She’s big fork you to workers everywhere.
As employees return to their desks, cutlery is disappearing from workplaces around the world at shockingly high rates. The Wall Street Journal reported.
It’s gotten to the point where regular people like Ben Stiller, who works for the Canadian National Truck Association, have deputized themselves as “fork police” in their offices.
He used to send disgraceful emails to colleagues in an effort to guilt-trip, as he calls them, “the fork thieves” into returning the metal goods.
However, his efforts are as successful as trying to eat soup with the slotted tool.
“They all came back, and two weeks later, they were all gone again,” Stiller, who was tired of seeing only spoons in the office, told the newspaper.
“We never solved the problem.”
Meanwhile, Nicola Williams, a London office manager, finds herself ordering 100 new pieces of communal cutlery every six months or so — the office only sees 125 workers in a good week.
I’ve been sent out emails saying, ‘We’re missing a few forks,'” said Williams, who works for financial media firm PEI Group.
The Blood Sport for Thorns inspired Product Manager Jennifer Ta to get into work early and ahead of her co-workers on one personal day a week.
Often left high and dry without an eating device at work, Ta said immediately, she hurries to the kitchen to grab a fork as well as a mug and a teaspoon “because everything in the kitchen is a hot commodity.”
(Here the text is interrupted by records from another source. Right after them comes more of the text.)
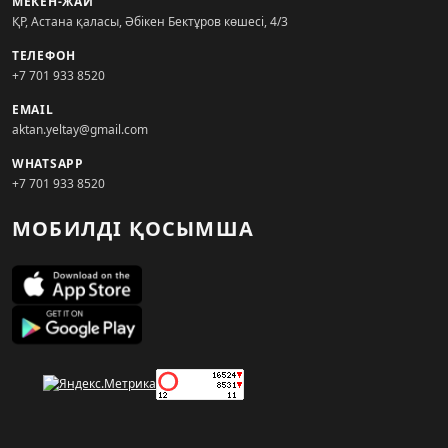
МЕКЕН-ЖАЙ
ҚР, Астана қаласы, Әбікен Бектұров көшесі, 4/3
ТЕЛЕФОН
+7 701 933 8520
EMAIL
aktan.yeltay@gmail.com
WHATSAPP
+7 701 933 8520
МОБИЛДІ ҚОСЫМША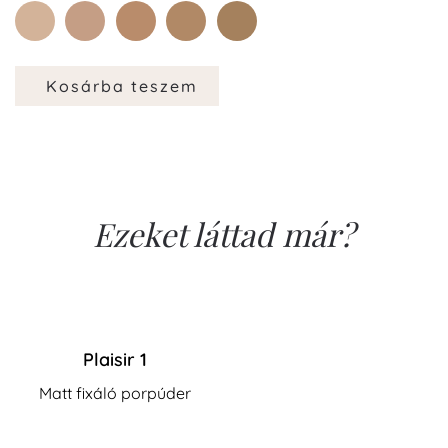
2
3
4
5
6
Kosárba teszem
Ezeket láttad már?
Plaisir 1
Matt fixáló porpúder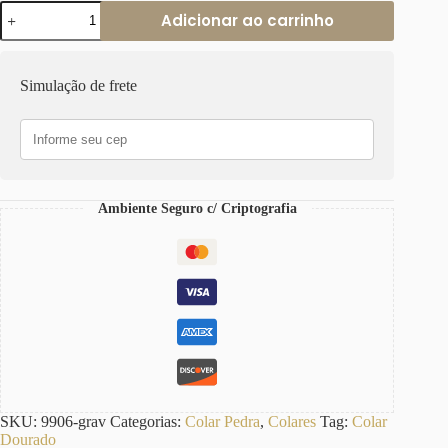
Colar
Adicionar ao carrinho
Gravatinha
Ametista
com
Selenita
Simulação de frete
e
Banho
Ouro
18k
quantidade
Ambiente Seguro c/ Criptografia
SKU:
9906-grav
Categorias:
Colar Pedra
,
Colares
Tag:
Colar
Dourado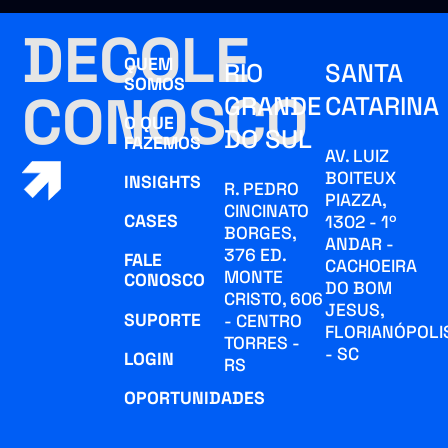
DECOLE
QUEM
RIO
SANTA
SOMOS
CONOSCO
GRANDE
CATARINA
O QUE
DO SUL
FAZEMOS
AV. LUIZ
BOITEUX
INSIGHTS
R. PEDRO
PIAZZA,
CINCINATO
CASES
1302 - 1º
BORGES,
ANDAR -
376 ED.
FALE
CACHOEIRA
MONTE
CONOSCO
DO BOM
CRISTO, 606
JESUS,
SUPORTE
- CENTRO
FLORIANÓPOLI
TORRES -
- SC
LOGIN
RS
OPORTUNIDADES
“I’m not taking any chances,” added Ta, who occasionally took home items like a fork.
Another factor in the game is the environmentally friendly practices being implemented by offices around the world – 60% in the US and Canada according to a 2021 survey by Captivate – which has eliminated many single-use plastic utensils, thus leaving reusable materials in Significantly higher demand.
“I was walking halfway around the block looking for a thorn,” said Mike Williams, a Sydney-based documentary and podcast producer.
After he inadvertently collected 20 desk forks (which his wife gave him back), Williams described the bizarre phenomenon as “a crisis facing lunchrooms across the country.”
“When you get a fork, you naturally want to hold on to the fork,” Williams said.
Pot thieves were even studied in a 2020 paper published in the Australian Medical Journal.
Researchers at the Royal Brisbane and Women’s Hospital were unable to provide a definitive answer as to where the utensils went in the medical facility’s restroom and even suggested radio frequency identification chips as a way to keep drawers full.
However, as in the case of Williams, the honor system prevailed in some cases, with researchers noting that some forks returned. They weren’t originally from a hospital rest room, according to lead author of the research and medical director at Royal Brisbane, Mark Matteosi.
“This is the phenomenon of the resurrection of the thorn,” he said.